In a city with a reputation for glossy productions, the proliferation of an instant-bookmaking experience — in this case, from a machine marketed to schools and churches — is both a throwback and a step forward. “We love books,” Meneses adds. “And we do love beautifully [bound] limited-edition books, but that’s not really what we’re about.”
This Saturday, Meneses and Leder Kremer will take to HistoryMiami's plaza for the largest Miami Zine Fair, hosted by Exile Books and O, Miami. In only its third year, the fair has grown from a modest event to something of a blowout, with multiple DJs, workshops, food, T-shirt printing, live demonstrations like the one Meneses and Leder Kremer will give, and exhibitors from as far away as New York, Latin America, and the Basque region of Spain.

Organizers say the growth has come as a surprise. “We put out an open call [last year], and it was wild,” says Lauren Monzon, operations manager of Exile Books. “We were picturing this sort of small-scale event, and it really turned into something with a life of its own.” Last year, the fair included more than 76 tablers and 1,200 attendees. With more than 130 tablers signed up so far and registration open until Friday, Monzon says they expect to double attendance this year.

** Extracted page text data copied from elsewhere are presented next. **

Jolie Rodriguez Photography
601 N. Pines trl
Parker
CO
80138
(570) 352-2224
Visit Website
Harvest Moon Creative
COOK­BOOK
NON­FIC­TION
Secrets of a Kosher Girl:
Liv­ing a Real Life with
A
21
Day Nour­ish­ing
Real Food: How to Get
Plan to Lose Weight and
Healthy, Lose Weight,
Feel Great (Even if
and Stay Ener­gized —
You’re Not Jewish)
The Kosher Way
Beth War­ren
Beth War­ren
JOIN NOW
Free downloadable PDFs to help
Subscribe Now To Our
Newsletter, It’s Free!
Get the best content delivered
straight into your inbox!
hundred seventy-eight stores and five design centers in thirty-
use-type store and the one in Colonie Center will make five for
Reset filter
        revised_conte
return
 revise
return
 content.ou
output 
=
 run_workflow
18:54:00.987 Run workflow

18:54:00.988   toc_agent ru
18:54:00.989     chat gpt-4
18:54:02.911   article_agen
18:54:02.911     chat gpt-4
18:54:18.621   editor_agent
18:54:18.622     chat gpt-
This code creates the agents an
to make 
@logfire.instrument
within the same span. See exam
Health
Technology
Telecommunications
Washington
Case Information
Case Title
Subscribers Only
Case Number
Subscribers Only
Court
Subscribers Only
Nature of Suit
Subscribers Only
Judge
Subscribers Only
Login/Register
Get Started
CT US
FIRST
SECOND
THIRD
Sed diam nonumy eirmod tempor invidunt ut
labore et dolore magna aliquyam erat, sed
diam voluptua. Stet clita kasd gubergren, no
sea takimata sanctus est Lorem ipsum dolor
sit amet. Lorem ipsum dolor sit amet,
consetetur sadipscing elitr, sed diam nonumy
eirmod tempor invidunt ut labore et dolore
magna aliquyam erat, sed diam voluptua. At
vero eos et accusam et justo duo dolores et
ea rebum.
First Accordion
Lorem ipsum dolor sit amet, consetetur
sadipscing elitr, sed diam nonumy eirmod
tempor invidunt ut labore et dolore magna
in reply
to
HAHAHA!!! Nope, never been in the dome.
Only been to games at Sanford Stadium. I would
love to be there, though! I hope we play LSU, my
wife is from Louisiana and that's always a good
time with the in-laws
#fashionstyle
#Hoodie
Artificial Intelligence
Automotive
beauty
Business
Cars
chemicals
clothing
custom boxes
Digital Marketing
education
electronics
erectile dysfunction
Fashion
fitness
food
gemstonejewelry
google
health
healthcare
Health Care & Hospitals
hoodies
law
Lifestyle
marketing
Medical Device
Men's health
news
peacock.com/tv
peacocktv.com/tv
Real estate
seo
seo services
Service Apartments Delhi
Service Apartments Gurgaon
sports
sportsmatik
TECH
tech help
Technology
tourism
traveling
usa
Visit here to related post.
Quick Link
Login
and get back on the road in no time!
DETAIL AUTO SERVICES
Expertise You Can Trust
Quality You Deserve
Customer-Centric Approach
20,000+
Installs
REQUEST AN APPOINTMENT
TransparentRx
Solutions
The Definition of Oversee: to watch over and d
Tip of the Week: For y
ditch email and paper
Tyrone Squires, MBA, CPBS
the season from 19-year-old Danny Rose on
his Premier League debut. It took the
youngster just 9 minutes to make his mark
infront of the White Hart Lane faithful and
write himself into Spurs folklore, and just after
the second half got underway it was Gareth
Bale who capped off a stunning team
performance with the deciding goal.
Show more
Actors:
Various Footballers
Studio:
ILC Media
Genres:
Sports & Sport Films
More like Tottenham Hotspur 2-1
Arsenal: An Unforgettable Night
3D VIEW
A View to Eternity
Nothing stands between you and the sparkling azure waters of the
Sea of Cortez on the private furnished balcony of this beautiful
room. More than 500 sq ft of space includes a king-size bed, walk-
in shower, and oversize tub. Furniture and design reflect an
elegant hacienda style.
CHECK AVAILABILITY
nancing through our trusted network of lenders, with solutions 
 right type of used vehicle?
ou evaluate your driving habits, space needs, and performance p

“So often,” she says, “history belongs to the people... who have the luxury of archiving their voice,” and zines offer a chance to record alternative perspectives. This year’s fair includes zines focusing on issues of race, environmental awareness, feminism, and intersectionality, the critical concept used to describe the overlap of systems of oppression.

“It’s incredible to see the number of people who come out of the woodwork,” adds Amanda Keeley, Exile’s founder. “I heard we’ve got someone involved with cooking. I’ve heard we’ve got someone who’s bringing an air mattress. Last year, we had surrealist puppeteers.”
Keeley attributes the fair’s popularity to the multiform nature of zines. The amateur publications have evolved, and their affordability and ease of access make them a favored platform for marginalized groups. “There’s a lot of freedom in zines, so it gives people a space to explore whatever they want to explore,” she says. “It’s very accessible because they’re so easy to make.”

In a city whose artistic tastes have evolved from a fascination of glitz and glamour to projects that are closer to the ground, the growth of a zine-making community makes perfect sense.

“The thing about Miami,” Keeley says, “is that it’s very much in a building stage... It’s one of these windows of opportunity where there’s a lot of resources, a lot of excitement, a lot of energy. If you’re producing good projects, it’s a very positive situation here.”

The Exile Books founder compares contemporary zines to the avant-garde art periodicals of the '20s, '30s and -40s — a topic she studied as a printmaker. Like the zine-makers of today, artists such as Georgia O’Keeffe and Alfred Stieglitz often flew by the seat of their pants when it came to publishing. “Those art publications, they were not big runs. They would do like a thousand, tops... and they would do it in a very fluid way.

“There were no editors, and they weren’t doing it to reach a mass commercial or consumer audience," Keeley says. "It was really just for themselves.”

Miami Zine Fair
11 a.m. to 5 p.m. Saturday, April 30, at HistoryMiami Plaza (101 W. Flagler St., Miami). Admission is free. Visit omiami.org.